The invaluable Alaskan oil pipeline isn’t doing well these days. A remedy to help fix this precious resource is available but overzealous environmentalists and over-regulatory politicians are standing in the way.  The ever-decreasing amount of oil flowing through the pipeline is disrupting its effective operation — and threatening its very existence.

This problem could easily be solved by opening up more domestic drilling in Alaska. This would allow more oil to flow through the pipeline, maintain the correct temperature (which falls to dangerous levels with insufficient supply). But access to drilling permits has been severely reduced. With gas prices hovering around $4 a gallon, it is inconceivable that the Obama administration would continue to hinder production and add regulations that could eliminate yet another standard domestic source of oil. Yet that is what is occurring.

In yesterday’s Wall Street Journal, Russell Gold writes about the threat to kill the pipeline:

Shell earlier this year canceled plans to drill in the Beaufort Sea this summer because, after five years, it couldn’t get a federal air-emission permit for an offshore drilling rig. Its plans for drilling in the Chukchi Sea on Alaska’s northwest coast are also held up by a legal dispute. Exxon Mobil is also waiting for federal environmental approval, and in February, the federal government denied ConocoPhillips a permit the company had been working on for five years.

…Shutting the pipeline would force refineries to find new and more expensive supplies of crude oil. And President Barack Obama’s efforts to decrease oil imports would suffer a major setback.

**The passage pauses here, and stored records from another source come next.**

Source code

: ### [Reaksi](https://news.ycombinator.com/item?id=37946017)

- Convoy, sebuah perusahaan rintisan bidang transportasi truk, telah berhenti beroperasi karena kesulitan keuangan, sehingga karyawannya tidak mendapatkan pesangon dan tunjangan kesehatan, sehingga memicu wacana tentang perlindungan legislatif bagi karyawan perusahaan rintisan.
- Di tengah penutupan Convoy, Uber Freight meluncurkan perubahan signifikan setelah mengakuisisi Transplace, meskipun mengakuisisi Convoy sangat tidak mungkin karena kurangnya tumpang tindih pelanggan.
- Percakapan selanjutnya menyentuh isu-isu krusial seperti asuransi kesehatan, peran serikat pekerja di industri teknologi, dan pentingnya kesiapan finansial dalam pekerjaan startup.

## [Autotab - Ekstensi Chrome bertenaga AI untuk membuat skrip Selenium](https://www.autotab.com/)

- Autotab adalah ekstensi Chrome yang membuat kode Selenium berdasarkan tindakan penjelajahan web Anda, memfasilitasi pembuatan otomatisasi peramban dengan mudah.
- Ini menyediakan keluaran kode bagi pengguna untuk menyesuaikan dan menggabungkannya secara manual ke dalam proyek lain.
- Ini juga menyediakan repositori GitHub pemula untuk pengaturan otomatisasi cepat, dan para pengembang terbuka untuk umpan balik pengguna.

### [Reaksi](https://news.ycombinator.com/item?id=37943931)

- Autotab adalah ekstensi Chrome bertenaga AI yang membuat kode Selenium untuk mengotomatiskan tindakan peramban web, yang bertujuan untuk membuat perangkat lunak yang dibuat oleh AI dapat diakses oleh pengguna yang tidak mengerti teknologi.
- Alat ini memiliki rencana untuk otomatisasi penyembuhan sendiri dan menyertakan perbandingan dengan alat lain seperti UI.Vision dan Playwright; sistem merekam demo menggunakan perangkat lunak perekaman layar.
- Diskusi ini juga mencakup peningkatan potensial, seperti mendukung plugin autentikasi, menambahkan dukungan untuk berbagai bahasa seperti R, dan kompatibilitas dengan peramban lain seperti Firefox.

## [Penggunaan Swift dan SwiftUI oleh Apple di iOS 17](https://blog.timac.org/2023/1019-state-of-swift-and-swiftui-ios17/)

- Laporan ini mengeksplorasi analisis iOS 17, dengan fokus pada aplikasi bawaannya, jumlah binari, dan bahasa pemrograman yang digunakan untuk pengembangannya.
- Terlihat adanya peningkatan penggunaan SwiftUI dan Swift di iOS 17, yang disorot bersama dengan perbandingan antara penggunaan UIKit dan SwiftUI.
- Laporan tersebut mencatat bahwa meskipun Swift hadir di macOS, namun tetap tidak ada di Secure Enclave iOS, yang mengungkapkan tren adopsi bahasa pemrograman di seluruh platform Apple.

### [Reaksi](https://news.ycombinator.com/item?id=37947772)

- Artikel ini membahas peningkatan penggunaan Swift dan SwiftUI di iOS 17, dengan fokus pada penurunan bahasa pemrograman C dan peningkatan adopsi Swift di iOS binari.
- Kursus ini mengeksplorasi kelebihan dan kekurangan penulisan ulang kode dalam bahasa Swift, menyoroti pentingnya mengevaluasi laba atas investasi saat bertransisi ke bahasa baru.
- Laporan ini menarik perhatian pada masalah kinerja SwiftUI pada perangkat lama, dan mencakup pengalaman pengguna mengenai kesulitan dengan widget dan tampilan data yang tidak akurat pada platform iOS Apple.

While opening more drilling in Alaska would help significantly, there are even more places where permits and environmental regulations are causing problems. Heritage’s Nick Loris writes:

We can’t drill off the Pacific Coast, Atlantic Coast, or the eastern Gulf of Mexico. The U.S. Environmental Appeals Board withheld air quality permits preventing Shell from moving forward to develop 27 billion barrels of oil off the coasts of Alaska. The Environmental Protection Agency already issued two air permits, but Earthjustice filed a petition to review the permits, causing the Appeals Board to act.

 

Environmental activists within the Obama administration are literally halting the much needed domestic oil exploration America needs to improve our economic well being and reduce gas prices for hurting consumers. Saving the pipeline should be top priority right now.